» GIVEN PASSAGE:
§

Transcript
Building and Managing High Performance, Scalable, Commodity Mass Storage Systems John Lekashman NAS Systems Division NASA Ames Research Center Mail Stop 258-5 Moffett Field, CA, 94035
[email protected] Tel: +1 650-604-4359 Fax: +1 650-604-4377 Abstract The NAS Systems Division has recently embarked on a significant new way of handling the mass storage problem. One of the basic goals of this new development are to build systems at very large capacity and high performance, yet have the advantages of commodity products. The central design philosophy is to build storage systems the way the Internet was built. Competitive, survivable, expandable, and wide open. The thrust of this paper is to describe the motivation for this effort, what we mean by commodity mass storage, what the implications are for a facility that performs such an action, and where we think it will lead. We believe the implications for the future are that it will become much easier to use storage, resulting in extreme growth in deployed massive storage capacity, 1.
Introduction
This paper is about managing commodity, high performance, long term storage. Commodities are things that you can get from a lot of different places. Management is something you can hardly get anywhere. High Performance is an elusive target. In cars, it often inspires a sense of pleasure to be driving a high performance vehicle. In computing systems, it, usually meaning that the thing in question is performing its intended function well enough that something else gets on your nerves. 2.
Our work
We feel our work is very useful, because we have figured out how to put all three of these together. We’re the first ones to build such a system, where the proprietary nature of the system is limited to a given system unit, such that it no longer will annoy us.
2.1.
Our data is ours.
No one can hold it hostage. The key point of building data storage systems, after all, is to store your data. Since we are the ones doing the data storage, it only makes sense that its our data, and not subject to random external constraints, licensing arrangements, or other encumbrances that make facility management irritating. This means that all the hardware and software interfaces have to be wide open. Things like TCP/IP, RAID, SCSI, Fibre Channel, OpenVault, DMAPI, and so on, are key, and must be the total definition of the system. No vendor proprietary file systems, no charging per byte stored, no vendor specific implementation can exist in the system across an interface boundary. And, the whole part that any vendor provides must conform to the interfaces that are defined to the other parts. So, it is perfectly ok for the vendor of a host platform that accesses your data to have their own native, proprietary file system. Its not ok for your data to be stored in that file system in such a way that it takes more than a day or so to read all the data out of that file system. More than a day or so will annoy you, and then its not high performance. 2.2.

§

» EXERCISE BRIEF: Repeat the paper on commodity mass storage word for word. Begin at the words "Introduction" and stop after "will annoy us.".

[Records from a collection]
§

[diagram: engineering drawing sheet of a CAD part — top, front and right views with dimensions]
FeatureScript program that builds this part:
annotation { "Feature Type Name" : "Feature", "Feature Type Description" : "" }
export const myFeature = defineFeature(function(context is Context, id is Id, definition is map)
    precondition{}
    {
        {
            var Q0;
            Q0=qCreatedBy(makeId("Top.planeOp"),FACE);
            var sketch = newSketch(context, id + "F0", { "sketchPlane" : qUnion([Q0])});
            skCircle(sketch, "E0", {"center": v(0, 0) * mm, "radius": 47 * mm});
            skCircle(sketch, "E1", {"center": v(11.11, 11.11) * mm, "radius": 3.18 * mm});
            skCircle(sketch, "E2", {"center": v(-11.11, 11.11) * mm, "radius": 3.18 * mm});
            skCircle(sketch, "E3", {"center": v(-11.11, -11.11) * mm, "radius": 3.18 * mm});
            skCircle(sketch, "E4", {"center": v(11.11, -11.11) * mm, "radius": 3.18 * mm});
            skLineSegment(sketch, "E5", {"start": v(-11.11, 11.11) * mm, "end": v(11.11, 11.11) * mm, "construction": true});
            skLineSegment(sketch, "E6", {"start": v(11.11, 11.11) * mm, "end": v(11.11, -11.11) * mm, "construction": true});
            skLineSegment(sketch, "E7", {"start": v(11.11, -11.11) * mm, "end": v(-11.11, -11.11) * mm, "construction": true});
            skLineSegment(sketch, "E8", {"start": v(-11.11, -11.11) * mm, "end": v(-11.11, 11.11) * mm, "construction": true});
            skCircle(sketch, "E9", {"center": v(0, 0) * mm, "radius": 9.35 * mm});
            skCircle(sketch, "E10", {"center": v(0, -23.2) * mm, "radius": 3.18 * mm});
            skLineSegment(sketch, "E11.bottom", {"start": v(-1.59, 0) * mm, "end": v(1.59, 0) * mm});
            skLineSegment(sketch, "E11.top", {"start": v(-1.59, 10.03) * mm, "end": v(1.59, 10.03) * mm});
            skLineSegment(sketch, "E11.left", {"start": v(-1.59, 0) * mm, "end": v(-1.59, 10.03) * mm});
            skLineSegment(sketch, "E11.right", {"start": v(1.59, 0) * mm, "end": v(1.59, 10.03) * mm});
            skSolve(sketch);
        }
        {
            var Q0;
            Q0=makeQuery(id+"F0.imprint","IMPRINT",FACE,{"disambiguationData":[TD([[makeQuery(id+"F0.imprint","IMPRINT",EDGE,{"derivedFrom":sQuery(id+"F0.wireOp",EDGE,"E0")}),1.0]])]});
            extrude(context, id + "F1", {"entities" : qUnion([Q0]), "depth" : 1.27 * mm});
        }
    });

§

» OUTPUT FOR THIS TASK:
Introduction
This paper is about managing commodity, high performance, long term storage. Commodities are things that you can get from a lot of different places. Management is something you can hardly get anywhere. High Performance is an elusive target. In cars, it often inspires a sense of pleasure to be driving a high performance vehicle. In computing systems, it, usually meaning that the thing in question is performing its intended function well enough that something else gets on your nerves. 2.
Our work
We feel our work is very useful, because we have figured out how to put all three of these together. We’re the first ones to build such a system, where the proprietary nature of the system is limited to a given system unit, such that it no longer will annoy us.